Н. Х.: Со своей точки зрения он прав. С точки зрения рабовладельцев, люди, боровшиеся за отмену рабства, наверное, выглядели точно также. Для одного процента населения, о котором он думает и который представляет, это может быть правдой. Зачем кому-то выступать против изменений, которые мы описываем?
Д. Б.: Справедливо ли высказывание, что в Сиэтле в облаке слезоточивого газа, чувствовалась и струя демократии?
Н. X.: Я бы допустил это. Реально работающая демократия не выходит на улицы. Она проявляется в принятии решений. Это отражение искаженной демократии и реакции людей на это, и это не в первый раз. Борьба за расширение демократических свобод — это долгая борьба, длящаяся много веков; одержано немало побед. И многие из этих побед добыты именно такой ценой: не мирным путем, а противостоянием и битвами. Если в нынешней ситуации реакция людей примет по-настоящему организованные, конструктивные формы, это может подорвать и обратить вспять в высшей степени недемократические усилия международных экономических организаций, которые навязываются миру. Они крайне недемократичны. Конечно, кто-то думает о покушении на суверенитет государства, но для большинства стран мира последствия могут быть гораздо серьезнее. Более половины населения мира в полном смысле слова не контролирует свою собственную экономическую политику. Они находятся в статусе лица, управляющего делами несостоятельного должника. Их экономической политикой руководят бюрократы из Вашингтона вследствие их т.н. кризиса задолженности, термина, являющегося больше идеологическим, нежели экономическим. Вот почему более чем у половины населения земного шара нет даже суверенитета.
Д. Б.: Почему вы говорите, что «кризис задолженности» политический термин?
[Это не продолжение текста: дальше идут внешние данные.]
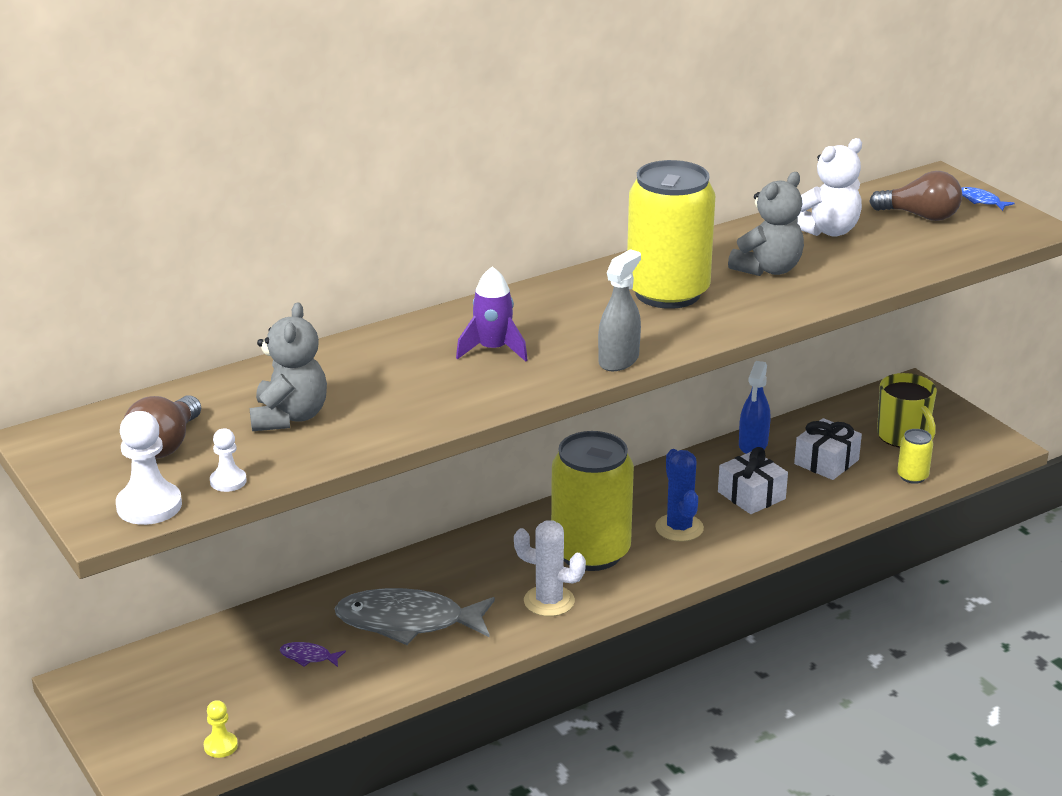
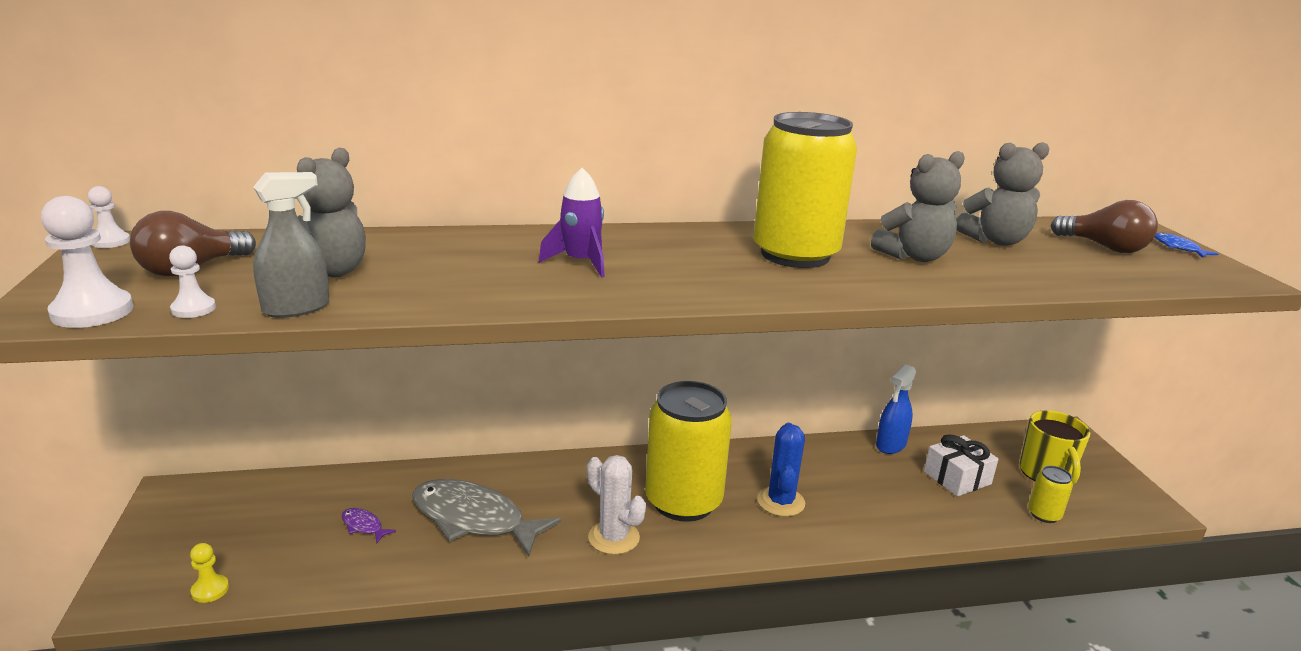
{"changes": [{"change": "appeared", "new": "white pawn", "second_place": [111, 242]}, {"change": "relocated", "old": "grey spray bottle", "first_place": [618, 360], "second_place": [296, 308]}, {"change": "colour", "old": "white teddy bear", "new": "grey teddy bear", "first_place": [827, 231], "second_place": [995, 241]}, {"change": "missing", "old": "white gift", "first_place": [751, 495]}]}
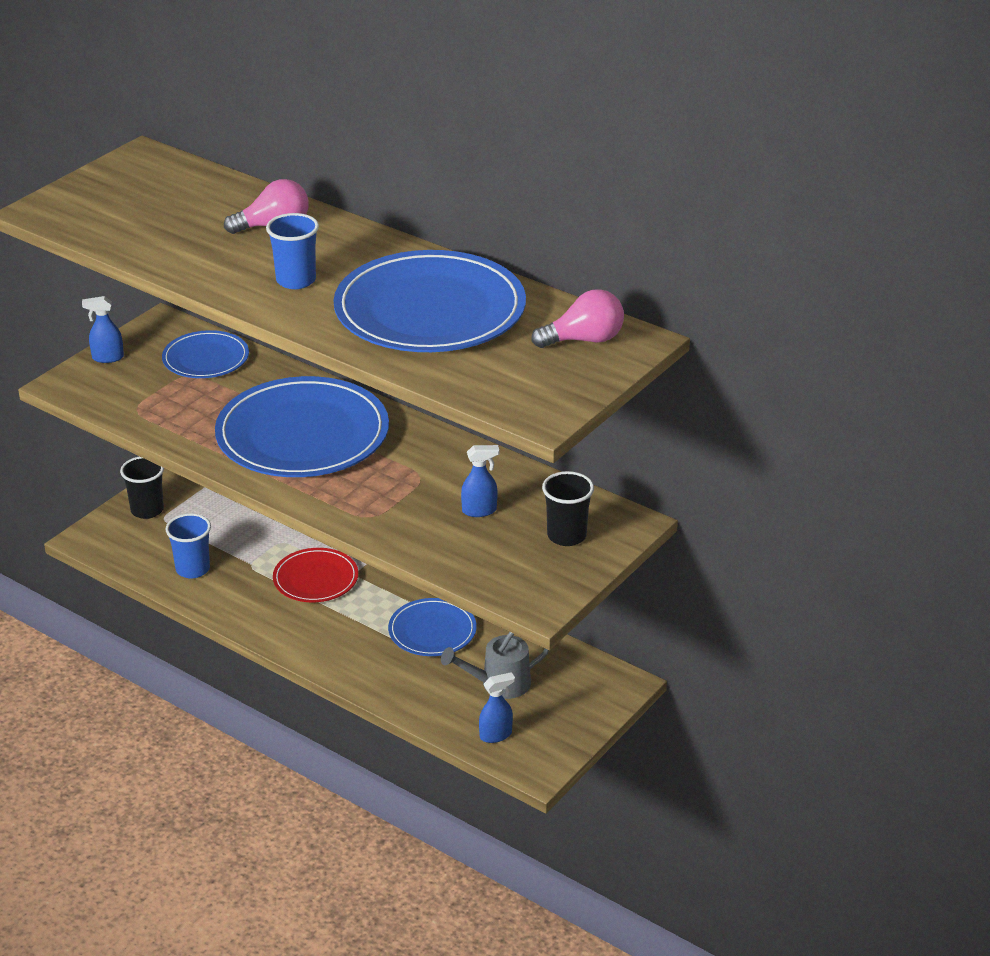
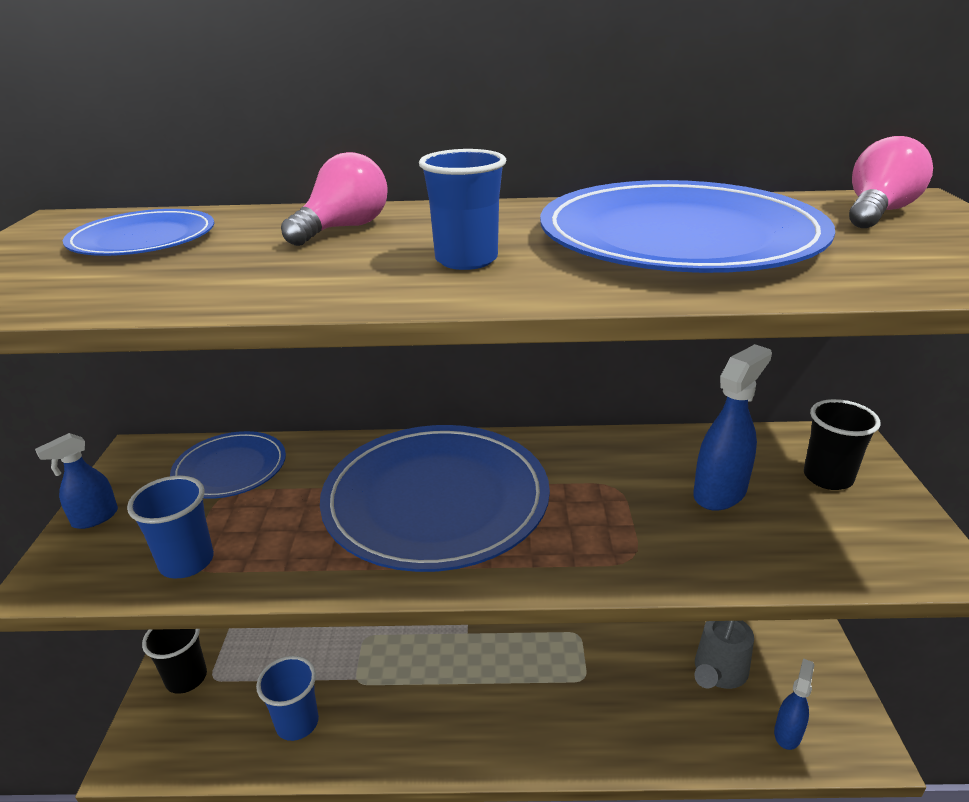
{"changes": [{"change": "relocated", "old": "blue plate", "first_place": [432, 631], "second_place": [143, 239]}, {"change": "appeared", "new": "blue cup", "second_place": [187, 562]}, {"change": "size", "old": "blue spray bottle", "first_place": [479, 511], "second_place": [720, 493], "factor": 1.6}, {"change": "missing", "old": "red plate", "first_place": [315, 579]}]}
Н. X.: Существует долг, но кто кому должен и кто несет за него ответственность — это идеологический, а не экономический вопрос. К примеру, есть такой капиталистический принцип, на который никто, естественно, не обращает внимание. Принцип гласит: если я у тебя занимаю деньги, я обязан вернуть тебе долг, и если ты мне их одалживаешь, то это твои проблемы, если я их тебе не верну. Но никто даже не допускает такой возможности. Предположим, что мы бы были обязаны следовать этому принципу. Возьмем, например, Индонезию. Сейчас их экономика в глубоком кризисе, т.к. долг этой страны составляет 140% от ВВП. Если проследить историю этого долга, то окажется, что заемщиками были 100-200 человек, находившихся у власти во время военной диктатуры, которую Америка поддержала, и их закадычные друзья. Кредиторами были международные банки. Значительная часть этого долга к настоящему времени национализирована Международным валютным фондом (МВФ). Это значит, что ответственность несут налогоплательщики Севера. Что случилось с этими деньгами? Они приумножились. Произошел экспорт капитала из страны при небольших затратах на развитие. Но люди которые занимали деньги, не несут ответственности за это. Бремя выплаты долга легло на плечи народа Индонезии, что означает для них режим жесткой экономии, крайнюю бедность и страдания. На самом деле это непосильная задача — выплачивать долг, который ты не брал. А как же кредиторы? Кредиторы застрахованы от риска. Одна из основных задач МВФ - страхование от риска людей, которые дают кредиты и дают взаймы ненадежным заемщикам. Вот почему они получают высокие проценты: велика доля риска. Но они не берут риск и на себя т.к. он национализирован. Разными способами он переводится с помощью МВФ и с помощью, например, Брейди-бондов. Вся система направлена на освобождение заемщиков от всякой ответственности. Ответственность ложится на нищий народ их стран. И кредиторы застрахованы от риска. Дело тут в идеологии, а не в экономике.